▶ _Task instructions_:
Return the lines below that carry the word "left".

Data to examine: Begin

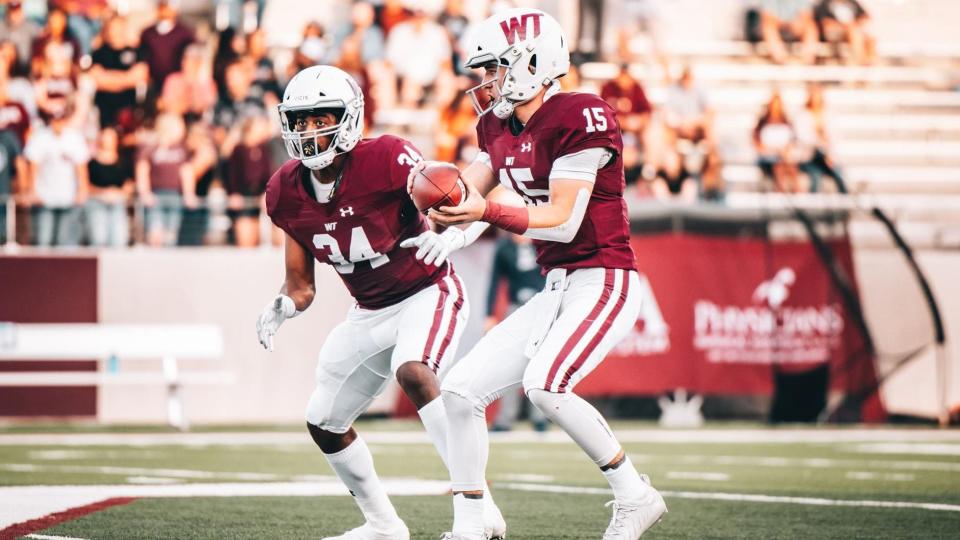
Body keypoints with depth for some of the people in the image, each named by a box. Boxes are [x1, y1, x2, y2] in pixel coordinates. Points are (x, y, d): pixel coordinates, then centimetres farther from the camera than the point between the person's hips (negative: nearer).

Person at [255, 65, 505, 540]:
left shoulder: (386, 160, -25)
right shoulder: (287, 193, -6)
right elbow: (301, 285, 4)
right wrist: (283, 307, -18)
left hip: (427, 293, -8)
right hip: (369, 312, 8)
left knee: (414, 374, -35)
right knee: (324, 423, 13)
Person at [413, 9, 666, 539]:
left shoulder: (579, 118, -16)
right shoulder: (501, 127, 10)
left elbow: (563, 221, -19)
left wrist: (486, 211, -28)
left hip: (603, 281, -9)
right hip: (556, 289, 9)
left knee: (544, 384, -29)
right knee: (461, 388, 0)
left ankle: (635, 496, -13)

Data to examine: End

▶ _Result for this exercise_:
left shoulder: (386, 160, -25)
left hip: (427, 293, -8)
left knee: (414, 374, -35)
left shoulder: (579, 118, -16)
left elbow: (563, 221, -19)
left wrist: (486, 211, -28)
left hip: (603, 281, -9)
left knee: (544, 384, -29)
left ankle: (635, 496, -13)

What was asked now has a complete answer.